> What you are asked to do
Look for "your" in the material below and show each line that contains it.
*** Opening of Provided records ***
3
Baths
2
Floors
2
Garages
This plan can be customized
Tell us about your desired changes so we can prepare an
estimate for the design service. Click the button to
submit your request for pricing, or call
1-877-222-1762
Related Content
*** Close of Provided records ***
*** Opening of Provided records ***
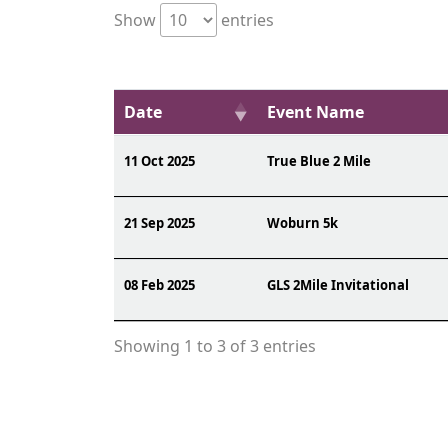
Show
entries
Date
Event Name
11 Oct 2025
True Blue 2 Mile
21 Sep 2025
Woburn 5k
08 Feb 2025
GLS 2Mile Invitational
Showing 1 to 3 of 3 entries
*** Close of Provided records ***
> Written solution
Tell us about your desired changes so we can prepare an
submit your request for pricing, or call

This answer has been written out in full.